I just finished reading "Bastard Out of Carolina." If you are a sensitive, "Woman's Day" kind of person, I wouldn't delve into this novel. If you like grit in your teeth, hair and heart, this is a book for you.

This is where the spoiler alert would go, but I ain't giving up the ghost. Suffice it to say, this novel touches on all things dear to my little black heart; broken men, strong women, poverty, young motherhood, peach moonshine and survival. That last bit gets right to the core of the matter.

How have we made it this far? I am in constant awe that I am 35. Awe and dread, because I thought for sure that I wasn't long for this mortal coil. In fact, 30 was supposed to be the magic age. I could feel the shadow looming by the time I was 27 years old. Life, then, was not good. I was sick of being poor, sick of moving from house to house, sick of being sick, sick of feeling guilty about my non-conventional parenting style.
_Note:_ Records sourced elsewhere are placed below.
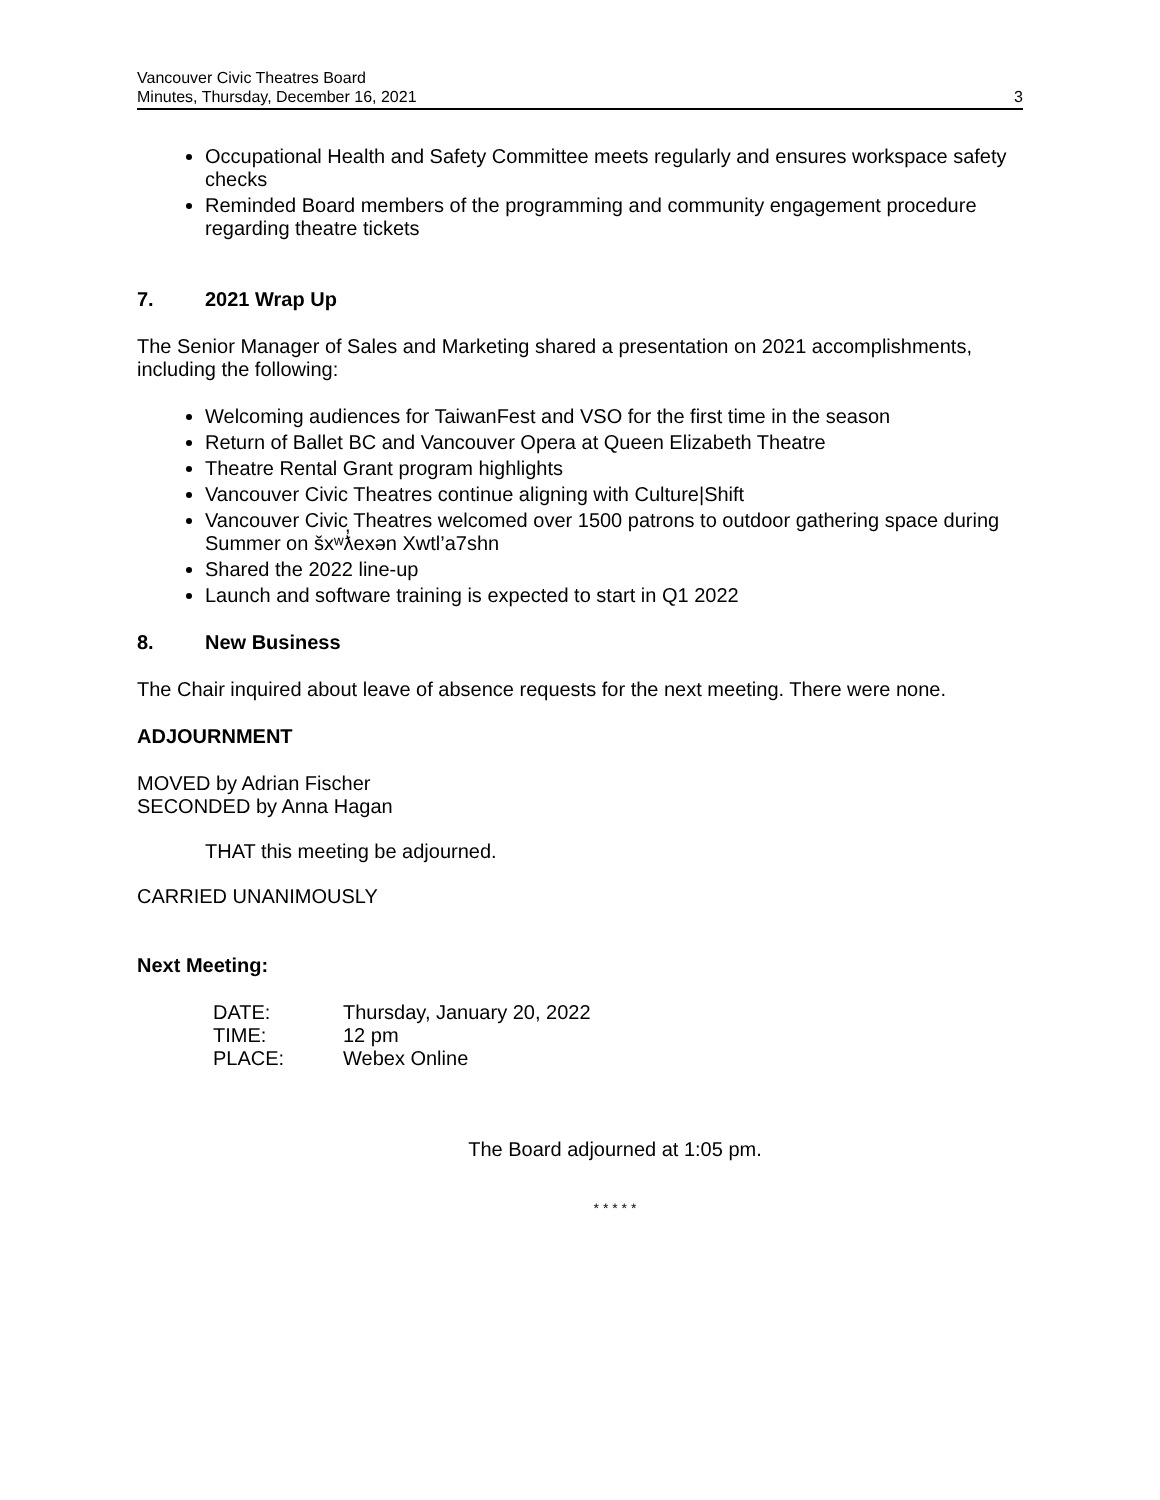Vancouver Civic Theatres Board
Minutes, Thursday, December 16, 2021
3
Occupational Health and Safety Committee meets regularly and ensures workspace safety checks
Reminded Board members of the programming and community engagement procedure regarding theatre tickets
7. 2021 Wrap Up
The Senior Manager of Sales and Marketing shared a presentation on 2021 accomplishments, including the following:
Welcoming audiences for TaiwanFest and VSO for the first time in the season
Return of Ballet BC and Vancouver Opera at Queen Elizabeth Theatre
Theatre Rental Grant program highlights
Vancouver Civic Theatres continue aligning with Culture|Shift
Vancouver Civic Theatres welcomed over 1500 patrons to outdoor gathering space during Summer on šxʷƛ̓exən Xwtl’a7shn
Shared the 2022 line-up
Launch and software training is expected to start in Q1 2022
8. New Business
The Chair inquired about leave of absence requests for the next meeting. There were none.
ADJOURNMENT
MOVED by Adrian Fischer
SECONDED by Anna Hagan
THAT this meeting be adjourned.
CARRIED UNANIMOUSLY
Next Meeting:
| DATE: | Thursday, January 20, 2022 |
| TIME: | 12 pm |
| PLACE: | Webex Online |
The Board adjourned at 1:05 pm.
* * * * *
Sick of drinking and burying.

The woods were thick and I was so, so lost.

Sounds like a bad opening scene to a Nicholas Sparks novel (gag, cough, puke), but it's true. The tidal wave of life was drowning me, filling my nostrils with salt and grit. To think that humor and Maker's Mark were the taproots of my existence...sad stuff really.

And family, my god, family. The main character in the novel, a 12-year-old girl goes by the name of Bone, must have been taken out of the Dupont family scrapbook or something. I saw everyone in Bone, including myself. There was my daughter, an unofficial bastard, strutting around in her Converse, not knowing, never caring about the big empty hole on her birth certificate. There was my grandmother, snapping the ends off of peas, alternately weeping and humming listening to Carter family classics on the radio. And there I was, and there was my mother, physically numb to harm, living a tough life with a recklessness that many would deem dangerous. Everybody's washcloth, nobody's love.

Like I said, gritty stuff.

I will never know what happened to Bone, the novel ends pretty abruptly (and, of course, violently). But I can guess. Oh, I can guess. If all goes relatively well, she will be weeding the hell out of her garden one day and suddenly realize that she is worth something. A lot of something. She might even crack open a beer on her back steps and shake her head in disbelief and pride that the children are fed, the garden is yielding and that love is just the gravy on the grits.

It's a hellish road, but you have to start somewhere. You might even have to kick the crap out of that 12-year-old living inside you that keeps telling you that you are all that you will ever be.